Ramallah: The decision last Monday by Palestinian President Mahmoud Abbas to remove immunity of five Palestinian parliamentarians has caused a serious debate.
Legal experts have expressed their rejection of the decision, stating that it is illegal and violates the Palestine National Authority’s Basic Law. They are calling for Abbas to reverse his decision with immediate effect.
Under Palestinian law, parliamentarians are granted immunity from arrest and prosecution.
The five Palestinian parliamentarians, Mohammad Dahlan, Shami Al Shami, Nasser Juma’a, Jamal Al Tirawi and Najat Abu Baker, were to be interrogated and prosecuted for theft of public funds, arms trading and defamation charges. The targeted parliamentarians are from Abbas’s own movement, Fatah, and are members of its parliamentary block at the Palestinian Legislative Council (PLC).
In an unprecedented ruling last November, the Palestinian constitutional court granted the Palestinian president the power to waive the immunity of any parliamentarian. Palestinian human rights and legal groups categorically rejected the ruling.
Immunity is an undisputed and clearly stated constitutional principle in article 53 of Palestinian Basic Law, according to Hassan Khuraishah, the PLC Deputy Head.

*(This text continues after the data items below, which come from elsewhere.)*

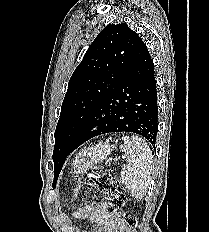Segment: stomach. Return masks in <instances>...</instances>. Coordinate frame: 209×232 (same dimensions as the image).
Returning a JSON list of instances; mask_svg holds the SVG:
<instances>
[{
  "label": "stomach",
  "instance_id": "1",
  "mask_svg": "<svg viewBox=\"0 0 209 232\" xmlns=\"http://www.w3.org/2000/svg\"><path fill=\"white\" fill-rule=\"evenodd\" d=\"M113 148L114 146L106 141L89 146L80 151L73 160L75 174L84 175L89 169H94L98 163L107 159Z\"/></svg>",
  "mask_w": 209,
  "mask_h": 232
}]
</instances>
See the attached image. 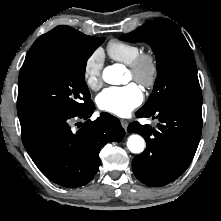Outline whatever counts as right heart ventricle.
Wrapping results in <instances>:
<instances>
[{
	"instance_id": "e07e8e85",
	"label": "right heart ventricle",
	"mask_w": 221,
	"mask_h": 221,
	"mask_svg": "<svg viewBox=\"0 0 221 221\" xmlns=\"http://www.w3.org/2000/svg\"><path fill=\"white\" fill-rule=\"evenodd\" d=\"M107 52L113 60L130 65L141 48L137 44L114 39L107 44Z\"/></svg>"
}]
</instances>
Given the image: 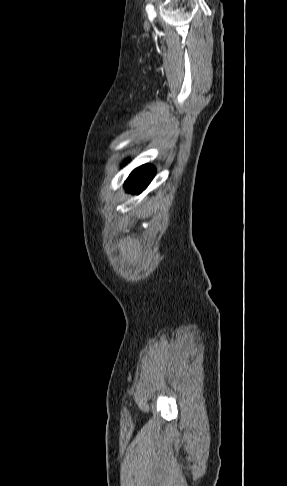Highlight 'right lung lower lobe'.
I'll return each instance as SVG.
<instances>
[{"mask_svg": "<svg viewBox=\"0 0 287 486\" xmlns=\"http://www.w3.org/2000/svg\"><path fill=\"white\" fill-rule=\"evenodd\" d=\"M154 175V168L149 164H144L129 175L125 182V188L132 194H139L148 186Z\"/></svg>", "mask_w": 287, "mask_h": 486, "instance_id": "obj_1", "label": "right lung lower lobe"}]
</instances>
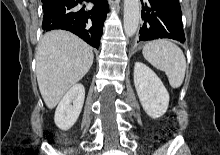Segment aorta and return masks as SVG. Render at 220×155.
<instances>
[{
  "mask_svg": "<svg viewBox=\"0 0 220 155\" xmlns=\"http://www.w3.org/2000/svg\"><path fill=\"white\" fill-rule=\"evenodd\" d=\"M139 5V0H124V32L128 37H132L139 26Z\"/></svg>",
  "mask_w": 220,
  "mask_h": 155,
  "instance_id": "762f6f07",
  "label": "aorta"
}]
</instances>
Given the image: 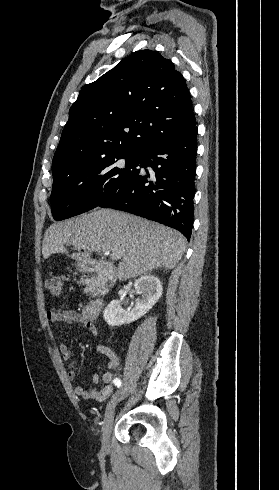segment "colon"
I'll use <instances>...</instances> for the list:
<instances>
[{"instance_id": "1", "label": "colon", "mask_w": 279, "mask_h": 490, "mask_svg": "<svg viewBox=\"0 0 279 490\" xmlns=\"http://www.w3.org/2000/svg\"><path fill=\"white\" fill-rule=\"evenodd\" d=\"M46 290L53 296H60L62 292V281L59 277H50L45 281Z\"/></svg>"}]
</instances>
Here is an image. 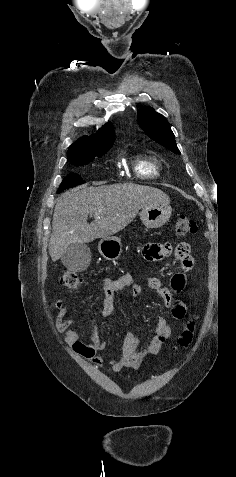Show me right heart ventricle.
Wrapping results in <instances>:
<instances>
[{"instance_id":"right-heart-ventricle-1","label":"right heart ventricle","mask_w":236,"mask_h":477,"mask_svg":"<svg viewBox=\"0 0 236 477\" xmlns=\"http://www.w3.org/2000/svg\"><path fill=\"white\" fill-rule=\"evenodd\" d=\"M136 173L143 178H153L159 173L157 161L152 158H141L135 165Z\"/></svg>"}]
</instances>
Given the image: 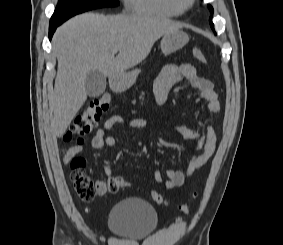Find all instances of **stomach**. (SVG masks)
Wrapping results in <instances>:
<instances>
[{"instance_id":"0dacf381","label":"stomach","mask_w":283,"mask_h":245,"mask_svg":"<svg viewBox=\"0 0 283 245\" xmlns=\"http://www.w3.org/2000/svg\"><path fill=\"white\" fill-rule=\"evenodd\" d=\"M189 41L188 35L180 30L166 33L160 43L161 51L164 55H169L182 47ZM140 70L136 69L130 72H124L115 78L114 85L119 89H125L132 86Z\"/></svg>"}]
</instances>
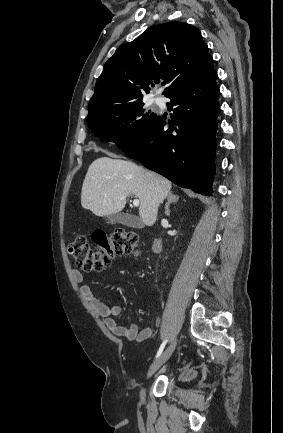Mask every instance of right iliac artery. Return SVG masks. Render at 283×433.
<instances>
[{"label":"right iliac artery","instance_id":"82829eb1","mask_svg":"<svg viewBox=\"0 0 283 433\" xmlns=\"http://www.w3.org/2000/svg\"><path fill=\"white\" fill-rule=\"evenodd\" d=\"M166 343H167V340H165V341L161 344V346H160V348H159V350H158V352H157V354H156V358H158V357L162 354L163 349H164Z\"/></svg>","mask_w":283,"mask_h":433}]
</instances>
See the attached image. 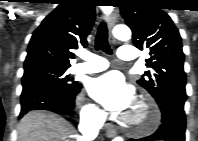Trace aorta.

“Removing immunity is the sole purview of the PLC itself, and this right is and cannot be disputed by any other party, whether it be the constitutional court or the president himself,” Khuraishah told Gulf News.
Khuraishah noted that removing immunity is an internal process of the council, which needs to be observed in a step-by-step sequence.
“The issue is handled in a specific way,” he explained. “The Palestinian attorney general submits a request to the council to waive the immunity of a certain member of the council. The request is submitted to the council’s legal committee for discussion, and after that, is referred to the council for a vote. To pass, the proposal would have to garner the votes of at least two thirds of the Palestinian members of the council.”
“This is an extremely difficult and complicated feat to accomplish. Such a measure was attempted back in 1998, however, the council failed [at the voting stage] to waive the council member’s immunity.
“The PLC is the cornerstone of the Palestinian political system. The council represents the will of the Palestinian public and should not be treated with disrespect,” he said. “I, and many other members of the council, would encourage President Abbas to dissolve the council rather than remove the immunity of some of its members.”
Khuraishah noted that dissolving the council would be much easier to accomplish, to which end several pretexts, justifications and legal methods can be provided.
“The tenure of the council has already expired, and dissolving it would benefit the Palestinian treasury as the budgets allocated for the council’s various members and committees, which have not been met for the past decade, would be spared,” he said. “The setting up of the Palestinian constitutional court was not legal in the first place, as the members of the court should be sworn in the presence of the president and the head of the council, which did not happen.”
Khuraishah noted that parliamentarian immunity for Hamas members of the council or members of other factions has not been removed, which clearly indicates that the council is being used to settle internal scores within Fatah.
The Palestinian National Authority (PNA) has already deployed security personnel at the council’s entrances to prevent targeted members from entering the council, which Khuraishah points out is yet another unacceptable move.
The Council of Palestinian Human Rights Organisations, which is a coalition of 21 Palestinian human rights organisations operating in the Palestinian territories, has categorically rejected the Palestinian president’s decision, calling it a new crack in the already disintegrating Palestinian political system, which is suffering a total collapse that will ultimately result in an authoritative system.